Oh my god what cursed Python, Lua, and SQL offshoot is this

[–] [email protected] 1 points 3 days ago

It's my own grammar, "Luanatic"

[–] [email protected] 1 points 3 days ago

I mean, MS should change the default.

As a user, the only way currently is to make a template document and use that as a default when creating a new book.

[–] [email protected] 1 points 3 days ago* (last edited 3 days ago) (2 children)

You most certainly can. You can set the format of a cell, and if its set to number 12.5 will be 12.5, it wont even try date formats...

[–] [email protected] 2 points 3 days ago

they're talking about defaults, as in when you create a new file the first thing you do is type a number and not get interpreted as a date.

[–] [email protected] 1 points 3 days ago (1 children)

Try opening a sheet sent by a Spaniard colleague. Good luck with decimals.

[–] [email protected] 1 points 3 days ago (1 children)

Thats a locale issues that excel has and cant fix ( for compatibility reasons ). Its one of the reasons i hate excel haha. But not related to cell types

[–] [email protected] 1 points 3 days ago

No, I know. I can fix it, but old sheets and stubborn colleagues and clients and my fucking grandma won't.

My point was more related with excel manipulating input incorrectly because of Unspecified.

[–] [email protected] 20 points 4 days ago (2 children)

Excel makes some crazy assumptions with dates but....it doesn't get confused about decimals. I just tried 12.5, 1900.12.5, and 5.12.1900 but none converted to dates

[–] [email protected] 8 points 3 days ago (3 children)

The worst culprit for me are the alphanumerical employee codes like "MARC4"
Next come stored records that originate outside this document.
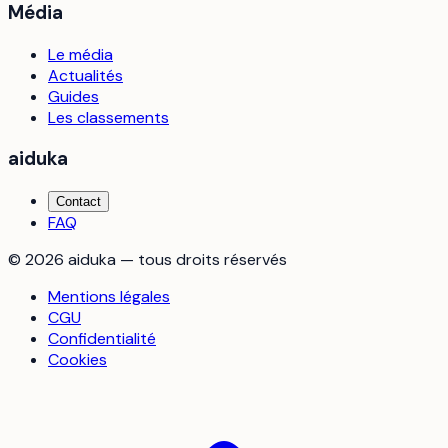
Média
Le média
Actualités
Guides
Les classements
aiduka
Contact
FAQ
©
2026
aiduka — tous droits réservés
Mentions légales
CGU
Confidentialité
Cookies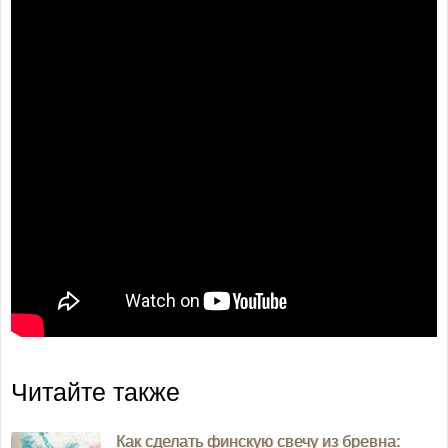
Читайте также
Как сделать финскую свечу из бревна: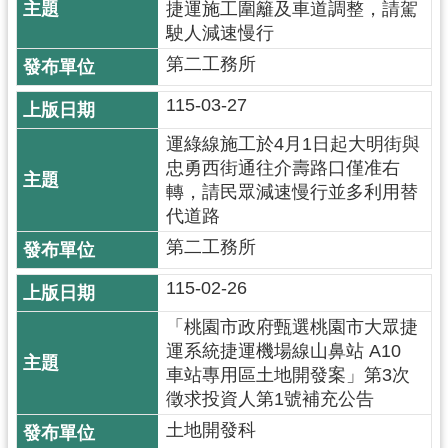
捷運施工圍籬及車道調整，請駕
尋
駛人減速慢行
第二工務所
115-03-27
認
運綠線施工於4月1日起大明街與
識
忠勇西街通往介壽路口僅准右
我
轉，請民眾減速慢行並多利用替
們
代道路
訊
第二工務所
息
公
115-02-26
告
「桃園市政府甄選桃園市大眾捷
業
運系統捷運機場線山鼻站 A10
務
車站專用區土地開發案」第3次
資
徵求投資人第1號補充公告
訊
土地開發科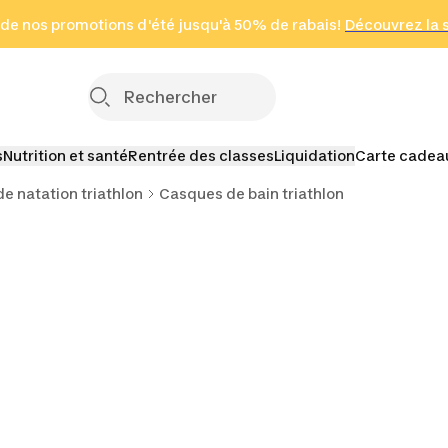
 page
 de nos promotions d'été jusqu'à 50% de rabais!
(Zones sélectionnées)
en seulement 2 h
Découvrez la 
Cliquez ici
s
Nutrition et santé
Rentrée des classes
Liquidation
Carte cadea
e natation triathlon
Casques de bain triathlon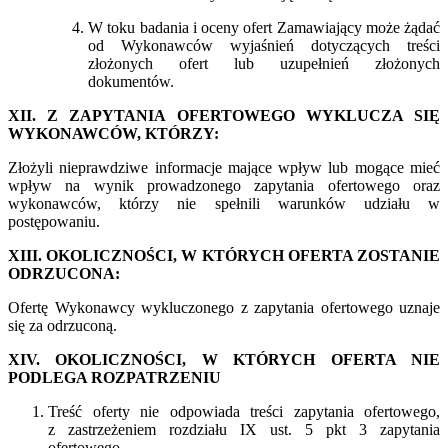
W toku badania i oceny ofert Zamawiający może żądać
od Wykonawców wyjaśnień dotyczących treści
złożonych ofert lub uzupełnień złożonych
dokumentów.
XII. Z ZAPYTANIA OFERTOWEGO WYKLUCZA SIĘ
WYKONAWCÓW, KTÓRZY:
Złożyli nieprawdziwe informacje mające wpływ lub mogące mieć
wpływ na wynik prowadzonego zapytania ofertowego oraz
wykonawców, którzy nie spełnili warunków udziału w
postępowaniu.
XIII. OKOLICZNOŚCI, W KTÓRYCH OFERTA ZOSTANIE
ODRZUCONA:
Ofertę Wykonawcy wykluczonego z zapytania ofertowego uznaje
się za odrzuconą.
XIV. OKOLICZNOŚCI, W KTÓRYCH OFERTA NIE
PODLEGA ROZPATRZENIU
Treść oferty nie odpowiada treści zapytania ofertowego,
z zastrzeżeniem rozdziału IX ust. 5 pkt 3 zapytania
ofertowego.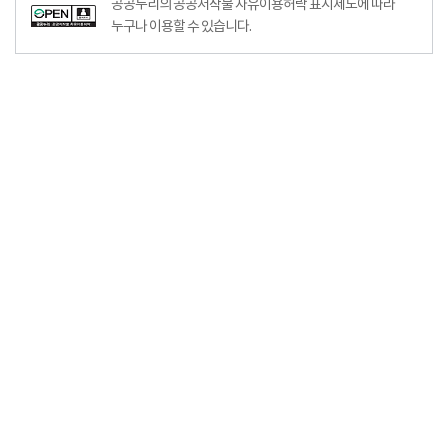
공공누리의 공공저작물 자유이용허락 표시제도에 따라
누구나 이용할 수 있습니다.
[–] [email protected] 3 points 3 days ago

Is that the code for the employee who rats out your stash?

[–] [email protected] 1 points 3 days ago

Yeahhhh I've had similar things happen with device SKUs! It gets confused with letters a lot

[–] [email protected] 2 points 3 days ago

As someone from Spain, excel decimals are the bane of my fucking existence

[–] [email protected] 6 points 3 days ago

MM/DD/YYYY detected. Burn it with fire!

[–] [email protected] 3 points 3 days ago (1 children)

This but with goddamn scientific notation.

That and sometimes the answer to fixing it is simply selecting the cell, not changing a thing, and hitting enter.

[–] [email protected] 3 points 3 days ago

Yep, I hate that Excel doesn't open CSV files and treat every cell as "Text" considering that's how a CSV stores the data. It loves to convert to scientific notation, or omit leading zeros, or omit trailing zeros on a decimal, or assume something is a date. I always have to update csv files to .txt instead and then import it via the wizard and manually select Text for all columns.

[–] [email protected] 3 points 3 days ago (1 children)

The fix to this problem that the entire world complains about but doesn't bother googling is like, 3 clicks total in 99% of cases.

[–] [email protected] 7 points 3 days ago

To be fair, it's a lot of work if 99% of the entire world needs to click 3 times.

I sometimes wonder if Microsoft is deliberately making a shit product just to keep people employed.